*PAGE EXTRACT*:
In a nutshell: Your kid stays connected, but you stay in control of their line.
In a Mint Family plan, there is a primary account holder (already a Mint Mobile customer) who can control the management of the Mint Kids line. All correspondence about the kid’s line (including marketing communications) goes to the main account holder. This person also controls all the features and capabilities regarding the Kids line.
Key Mint Kids features at a glance:
- Network: Runs on the same T-Mobile network as standard Mint plans (can be deprioritized during network congestion)
- Control: Grants the primary account holder full management of the line
- Price: Starts at just $15 per month for a 5GB plan ($45 paid every three months)
- Compatibility: Supports bringing your own number or getting a new one
- Freedom: Skips the hassle of long-term contracts
- Protection: Blocks all incoming marketing communications

When activating a new line with Mint Mobile, simply select that it will be for a kid. That’s it! A word of caution that once you select the kid option, you can never revert back to a standard plan. Image from Mint Mobile’s site.
Unlike a standard Mint Mobile plan, a Mint Kids plan can only receive an invitation to join an already-existing family plan (it cannot initiate a family plan). This safeguards the child from creating Mint Family plans with other friends or even strangers outside the primary Mint Family group.
How Mint’s payment model saves you money
Unlike most prepaid carriers that bill month-to-month, Mint uses an upfront bulk model to keep your costs significantly lower.
With Mint, you pay for three, six, or 12 months in advance. The good news is that a Mint Family Plan unlocks 12-month prices while still only paying in three-month installments.
And the extra good news is that Mint Mobile is one of the cheapest prepaid mobile services available. It starts at $15 per month, and constantly runs new-customer promos. So you can sign up for three months, and then if it works for you and your family, renew for 12 months to keep that $15 monthly rate.
And overage protection? Mint throttles speeds at the data cap rather than hitting you with extra fees, so there’s nothing to worry about.
When you compare Mint Mobile vs. T-Mobile Wireless plans, the financial difference is steep. T-Mobile plans start at $65 per month and go up to over $100 for a single line. With Mint Mobile, your kid will still be connected to T-Mobile's coverage, but you’ll be paying less than $20 per month total.
To learn more about how to set up a Mint family plan, check out this Mint Mobile Family Plan Review with all the tips and information you need to get started.
Mint Kids offers account oversight, not content filters
The biggest reason to get a Mint Kids plan is for account control and supervision. You ensure that your kid doesn’t accidentally spend money on plan updates or data top-ups, but beyond managing service settings, you can’t do much else. Unlike parental control apps that flag bullying or concerning activity, Mint won’t show you what your kid is actually doing.

*WHAT TO WORK ON*:
1. Please rewrite the Mint Kids article starting with "How Mint’s payment" and going on through "that $15 monthly rate.", swapping "installments" for "payments".
2. Write the next part of the Mint Kids article, picking up right after its final sentence.

*SUPPLIED INFORMATION*:
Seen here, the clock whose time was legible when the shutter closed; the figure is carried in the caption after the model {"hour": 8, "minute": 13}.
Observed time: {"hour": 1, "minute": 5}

*SOLVED PROBLEMS*:
1.
How Mint’s payment model saves you money
Unlike most prepaid carriers that bill month-to-month, Mint uses an upfront bulk model to keep your costs significantly lower.
With Mint, you pay for three, six, or 12 months in advance. The good news is that a Mint Family Plan unlocks 12-month prices while still only paying in three-month payments.
And the extra good news is that Mint Mobile is one of the cheapest prepaid mobile services available. It starts at $15 per month, and constantly runs new-customer promos. So you can sign up for three months, and then if it works for you and your family, renew for 12 months to keep that $15 monthly rate.

2.
If you want more visibility into your child’s phone activities, consider these top apps:
Bark: Available for Android and iOS starting at $29/month, this app uses AI to monitor texts (even deleted ones), social media, and photos. It offers 24/7 GPS tracking, website blocking, and screen time rules, though its features are better suited for Android phones.
Google Family Link: A free app available for both Android and iOS that links to your child’s Google Account. Parents get a main dashboard, allowing you monitoring access of their digital life. However, once kids turn 13, Google legally allows them to manage their own account.
Apple Screen Time: A free iOS feature that lets a parent’s iPhone manage all other Apple devices in the house such as limiting usage, restricting content, and delivers personal usage reports.
My honest take: Skip the “Kids” label for more long-term flexibility
If you plan to keep this Mint plan for your child for as long as you can, I would suggest NOT activating it as a kid’s line — it’s permanent. The primary account holder for a Mint Family plan can already track data usage for all Mint members (regardless of whether they are on a kid’s plan or not). The only thing a Kids plan does is force the primary account holder to make all changes for the kid’s line—an extra hurdle that offers no real benefit over a standard line.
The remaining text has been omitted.